* _Source passage_:
Haha, alright, thank you! I'll let my mom decide since she'll be doing most of the work anyway 

Greenbean - do you have a grocery store that sells rabbit meat?? :shock:

I live in Hick Central, WI, I swear. Our grocery stores are pathetic in my area, and I may or may not have to make a trip to Madison to find different meat (and quail eggs!).


----------



## Immortalia (Jan 24, 2009)

It's easy to steam without a steamer. You can use any pot/large wok that's deep enough. All you need is something to keep the plate of meatballs above the water. For us, we have a erm...a round metal steam rack(lol). Sorry, I don't know the exact names. But it'll be something you can find in Asian specialty stores. Just look for some sort of wiry metal rack where the legs are about 1-2inches tall.(if you goggle metal steam rack, you'll find pics) 

Once you have that, just fill the pot with enough water to almost cover the rack. Then put the dish of meatballs on the rack, cover the pot with the lid, and let the water boil to steam. 

As for quail eggs, again specialty food stores seem to have them more than normal supermarkets. Mind you, I've never actually tried to find them in a normal supermarket, I've just always seen them in Asian markets.


----------



## hanhan27 (May 12, 2011)

* _Records provided_:
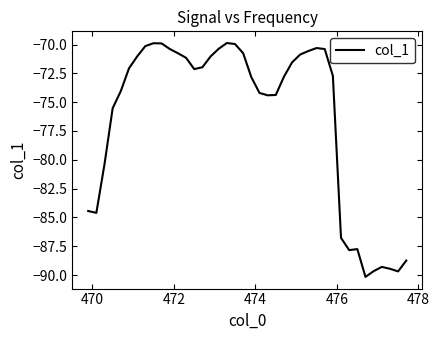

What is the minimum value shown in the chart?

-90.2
...
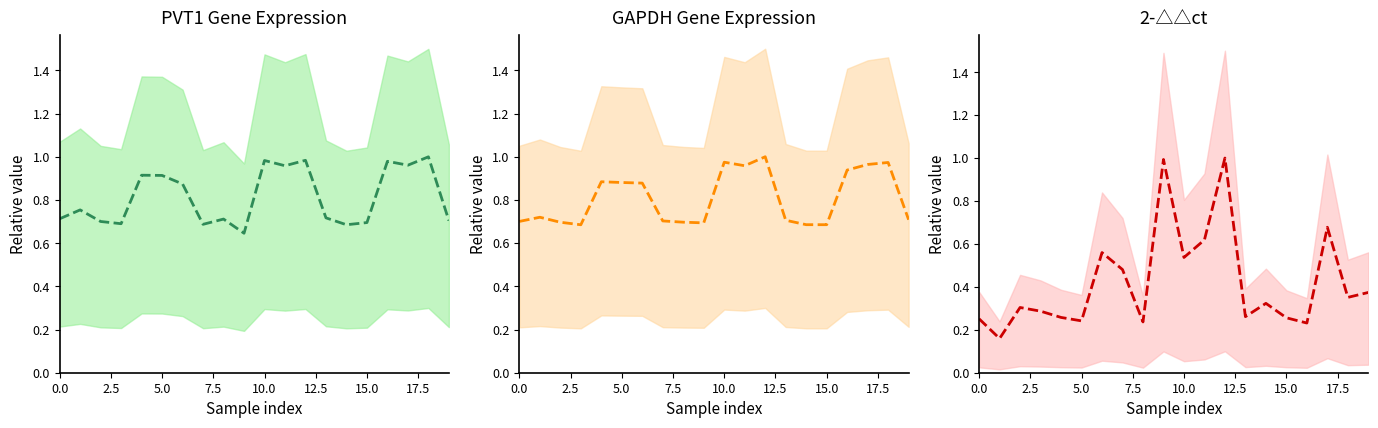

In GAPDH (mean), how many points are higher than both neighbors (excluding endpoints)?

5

* _Assignment_:
Resume the forum thread about steaming meatballs and finding quail eggs, starting right after its final line.

* _Output of the task_:
Immortalia said:


> It's easy to steam without a steamer. You can use any pot/large wok that's deep enough. All you need is something to keep the plate of meatballs above the water. For us, we have a erm...a round metal steam rack(lol). Sorry, I don't know the exact names. But it'll be something you can find in Asian specialty stores. Just look for some sort of wiry metal rack where the legs are about 1-2inches tall.(if you goggle metal steam rack, you'll find pics)
> 
> Once you have that, just fill the pot with enough water to almost cover the rack. Then put the dish of meatballs on the rack, cover the pot with the lid, and let the water boil to steam.
> 
> As for quail eggs, again specialty food stores seem to have them more than normal supermarkets. Mind you, I've never actually tried to find them in a normal supermarket, I've just always seen them in Asian markets.


I read this and went "Ohhh, a metal steam stand thingy!" :lol: I know what you're talking about, and I am pretty sure my mom has something set up like this for steaming vegetables. She also has this strange metal contraption with legs (it looks kind of like a weird flower - it has a flat base, but then there's "petals" that you can fold down, and you put the food in between the flat base and the petal thingys) that she puts in the pot to steam for certain foods.

Maybe I'll do 1/2 steamed and 1/2 baked and see what Milly likes more.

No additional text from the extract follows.